● Listings of element regions:
<<<<
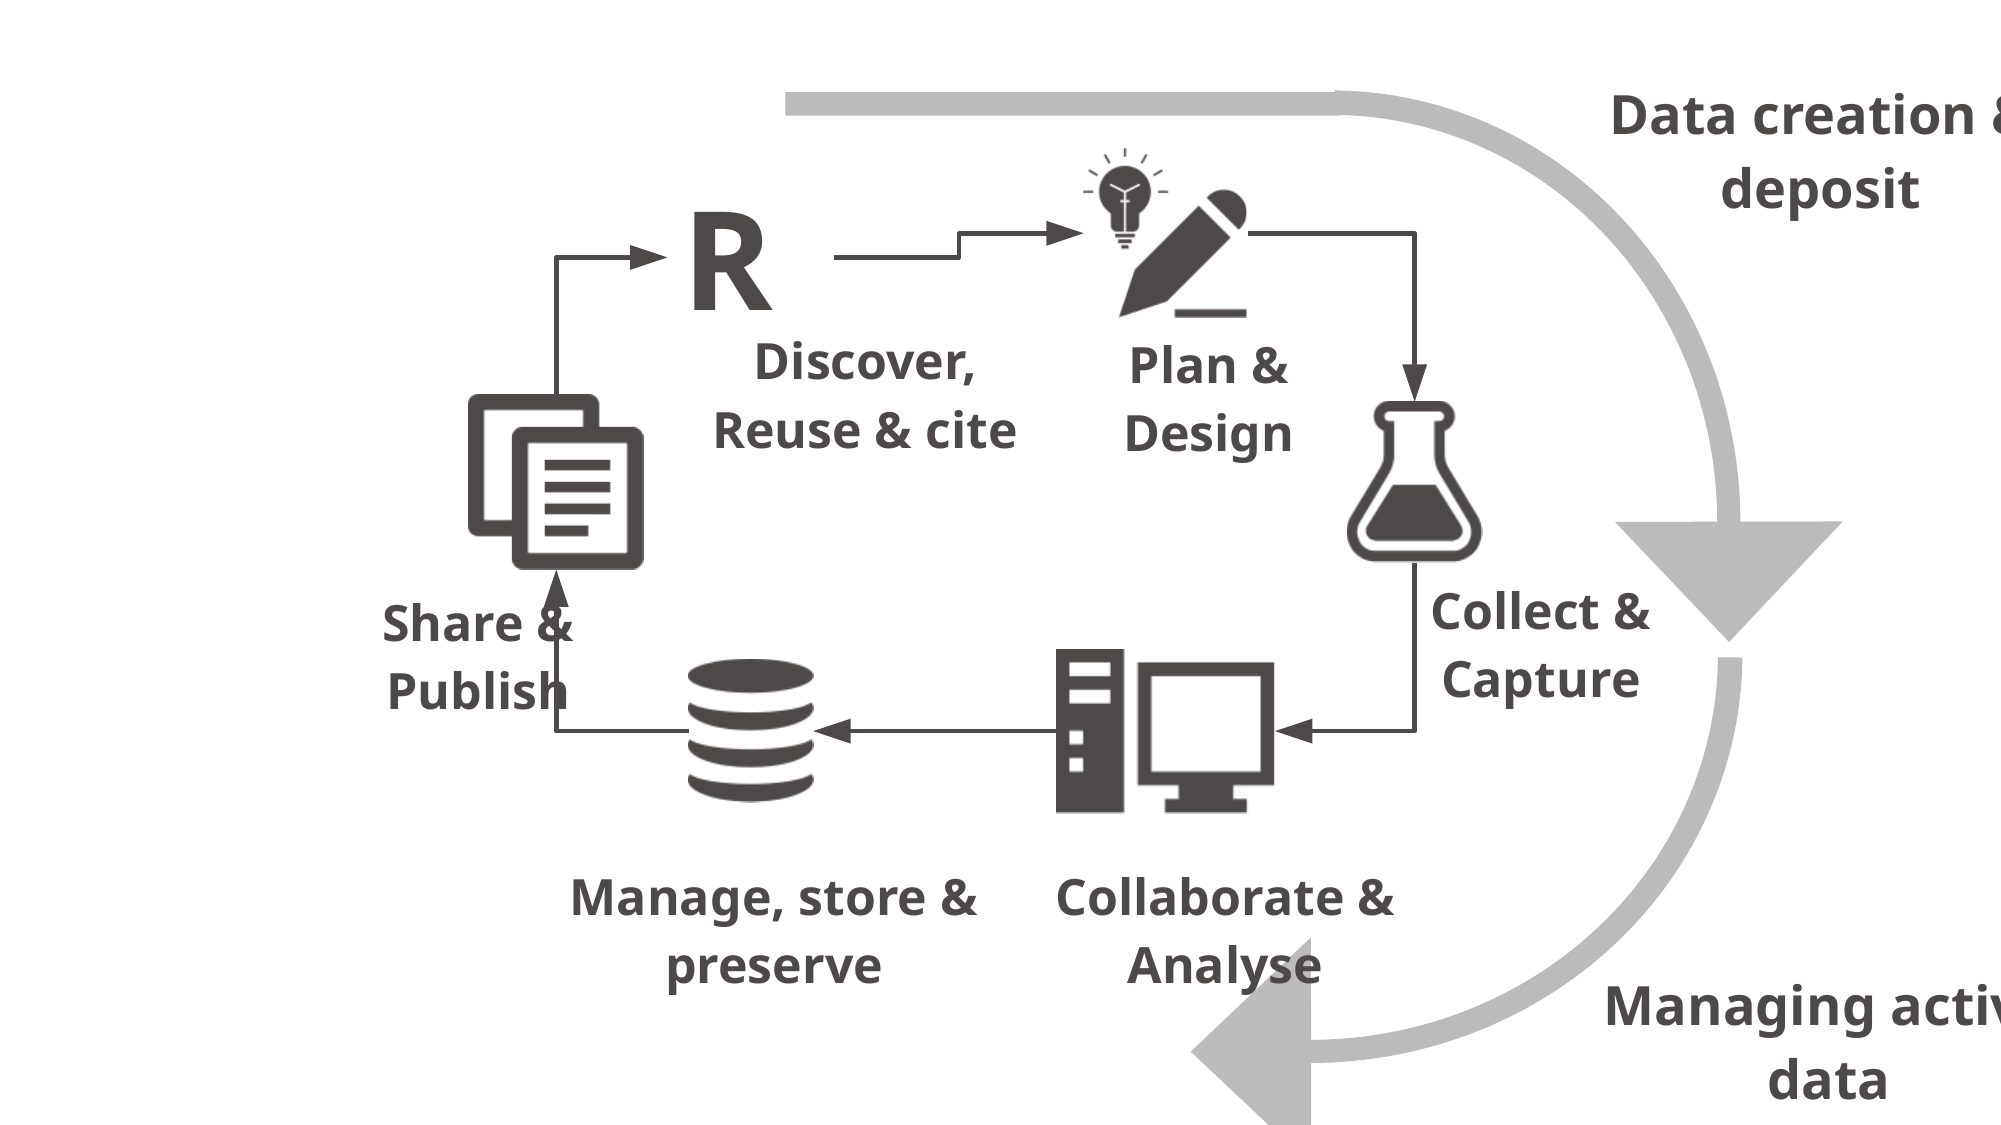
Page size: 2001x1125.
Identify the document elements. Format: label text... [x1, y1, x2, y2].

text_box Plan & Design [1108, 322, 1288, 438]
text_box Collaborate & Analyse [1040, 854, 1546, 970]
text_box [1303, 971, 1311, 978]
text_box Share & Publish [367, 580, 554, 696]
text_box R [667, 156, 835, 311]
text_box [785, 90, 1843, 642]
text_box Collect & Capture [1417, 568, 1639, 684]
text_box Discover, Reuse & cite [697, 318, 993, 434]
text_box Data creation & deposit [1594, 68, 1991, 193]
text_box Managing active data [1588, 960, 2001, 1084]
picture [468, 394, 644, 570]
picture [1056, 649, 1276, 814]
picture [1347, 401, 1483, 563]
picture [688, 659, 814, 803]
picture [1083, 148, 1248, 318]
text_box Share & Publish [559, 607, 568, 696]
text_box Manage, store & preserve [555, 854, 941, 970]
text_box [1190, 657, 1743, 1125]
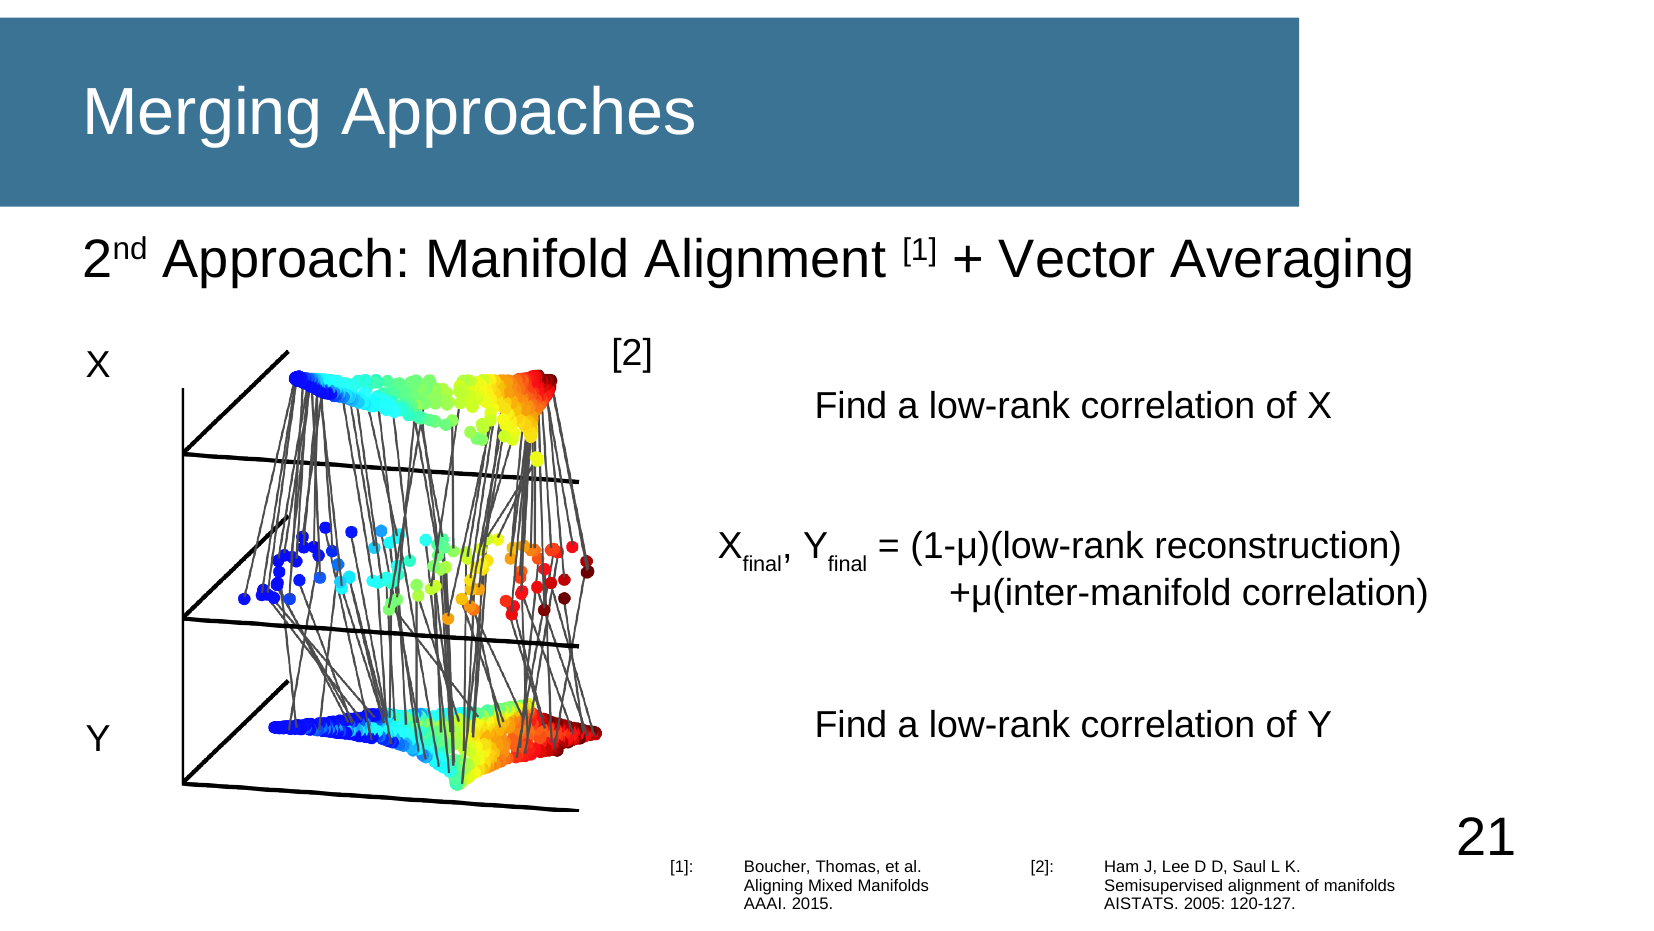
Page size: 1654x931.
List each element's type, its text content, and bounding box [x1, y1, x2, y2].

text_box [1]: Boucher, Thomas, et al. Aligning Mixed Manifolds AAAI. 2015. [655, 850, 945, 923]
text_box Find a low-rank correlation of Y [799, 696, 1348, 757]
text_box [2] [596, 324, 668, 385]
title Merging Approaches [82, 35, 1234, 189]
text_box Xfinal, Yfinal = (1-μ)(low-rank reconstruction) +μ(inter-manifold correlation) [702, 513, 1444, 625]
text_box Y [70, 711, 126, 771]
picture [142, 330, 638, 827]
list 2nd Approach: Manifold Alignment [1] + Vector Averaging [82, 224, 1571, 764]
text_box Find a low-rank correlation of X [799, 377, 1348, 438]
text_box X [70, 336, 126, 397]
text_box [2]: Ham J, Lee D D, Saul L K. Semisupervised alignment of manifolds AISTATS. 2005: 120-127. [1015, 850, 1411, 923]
>>>>
● STATED TASK:
Lay out each line of the entries above as a Markdown table with the columns Row and Line, numbering the rows and omitting blank lines. Leave the pictures out of your answer.

● TASK ANSWER:
| Row | Line |
|---|---|
| 1 | Page size: 2001x1125. |
| 2 | Identify the document elements. Format: label text... [x1, y1, x2, y2]. |
| 3 | text_box Plan & Design [1108, 322, 1288, 438] |
| 4 | text_box Collaborate & Analyse [1040, 854, 1546, 970] |
| 5 | text_box [1303, 971, 1311, 978] |
| 6 | text_box Share & Publish [367, 580, 554, 696] |
| 7 | text_box R [667, 156, 835, 311] |
| 8 | text_box [785, 90, 1843, 642] |
| 9 | text_box Collect & Capture [1417, 568, 1639, 684] |
| 10 | text_box Discover, Reuse & cite [697, 318, 993, 434] |
| 11 | text_box Data creation & deposit [1594, 68, 1991, 193] |
| 12 | text_box Managing active data [1588, 960, 2001, 1084] |
| 13 | picture [468, 394, 644, 570] |
| 14 | picture [1056, 649, 1276, 814] |
| 15 | picture [1347, 401, 1483, 563] |
| 16 | picture [688, 659, 814, 803] |
| 17 | picture [1083, 148, 1248, 318] |
| 18 | text_box Share & Publish [559, 607, 568, 696] |
| 19 | text_box Manage, store & preserve [555, 854, 941, 970] |
| 20 | text_box [1190, 657, 1743, 1125] |
| 21 | Page size: 1654x931. |
| 22 | List each element's type, its text content, and bounding box [x1, y1, x2, y2]. |
| 23 | text_box [1]: Boucher, Thomas, et al. Aligning Mixed Manifolds AAAI. 2015. [655, 850, 945, 923] |
| 24 | text_box Find a low-rank correlation of Y [799, 696, 1348, 757] |
| 25 | text_box [2] [596, 324, 668, 385] |
| 26 | title Merging Approaches [82, 35, 1234, 189] |
| 27 | text_box Xfinal, Yfinal = (1-μ)(low-rank reconstruction) +μ(inter-manifold correlation) [702, 513, 1444, 625] |
| 28 | text_box Y [70, 711, 126, 771] |
| 29 | picture [142, 330, 638, 827] |
| 30 | list 2nd Approach: Manifold Alignment [1] + Vector Averaging [82, 224, 1571, 764] |
| 31 | text_box Find a low-rank correlation of X [799, 377, 1348, 438] |
| 32 | text_box X [70, 336, 126, 397] |
| 33 | text_box [2]: Ham J, Lee D D, Saul L K. Semisupervised alignment of manifolds AISTATS. 2005: 120-127. [1015, 850, 1411, 923] |